[Records to process Boundary: Start]

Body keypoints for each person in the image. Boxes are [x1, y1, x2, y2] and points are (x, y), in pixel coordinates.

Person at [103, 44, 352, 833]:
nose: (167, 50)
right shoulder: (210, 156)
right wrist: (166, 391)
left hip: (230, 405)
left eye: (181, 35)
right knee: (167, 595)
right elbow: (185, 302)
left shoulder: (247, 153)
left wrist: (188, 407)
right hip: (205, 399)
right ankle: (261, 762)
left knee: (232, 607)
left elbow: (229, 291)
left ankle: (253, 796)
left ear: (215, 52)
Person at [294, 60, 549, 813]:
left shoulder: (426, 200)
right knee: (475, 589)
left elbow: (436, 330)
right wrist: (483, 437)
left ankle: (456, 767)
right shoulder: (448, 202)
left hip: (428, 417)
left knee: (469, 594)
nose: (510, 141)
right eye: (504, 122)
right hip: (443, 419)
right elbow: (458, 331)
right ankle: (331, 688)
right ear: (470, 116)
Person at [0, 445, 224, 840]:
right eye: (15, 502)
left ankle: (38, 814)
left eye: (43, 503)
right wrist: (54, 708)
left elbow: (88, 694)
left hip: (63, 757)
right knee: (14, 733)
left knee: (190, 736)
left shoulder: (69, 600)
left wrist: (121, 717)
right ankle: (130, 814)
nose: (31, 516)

[Records to process Boundary: End]
[Records to process Boundary: Start]

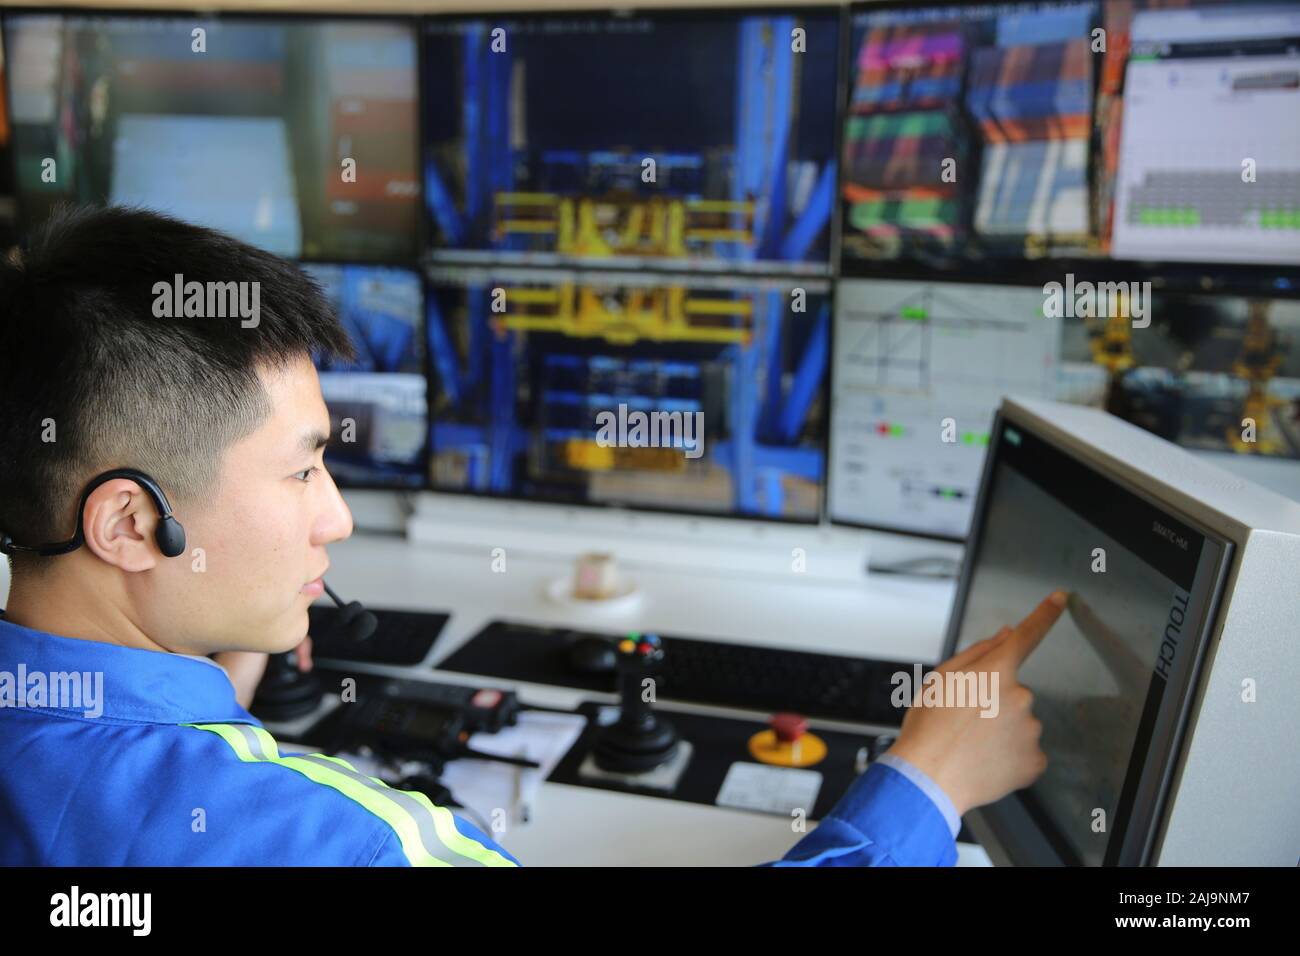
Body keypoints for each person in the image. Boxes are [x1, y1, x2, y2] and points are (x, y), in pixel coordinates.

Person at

[Records to process Boundary: End]

▸ **Exercise directions**:
Set down precisely the lines above between the line holding "right elbow: (185, 302)" and the line holding "left eye: (43, 503)", inclusive, and nothing beyond them.

▸ **Answer for this exercise**:
right elbow: (185, 302)
left shoulder: (247, 153)
left wrist: (188, 407)
right hip: (205, 399)
right ankle: (261, 762)
left knee: (232, 607)
left elbow: (229, 291)
left ankle: (253, 796)
left ear: (215, 52)
Person at [294, 60, 549, 813]:
left shoulder: (426, 200)
right knee: (475, 589)
left elbow: (436, 330)
right wrist: (483, 437)
left ankle: (456, 767)
right shoulder: (448, 202)
left hip: (428, 417)
left knee: (469, 594)
nose: (510, 141)
right eye: (504, 122)
right hip: (443, 419)
right elbow: (458, 331)
right ankle: (331, 688)
right ear: (470, 116)
Person at [0, 445, 224, 840]:
right eye: (15, 502)
left ankle: (38, 814)
left eye: (43, 503)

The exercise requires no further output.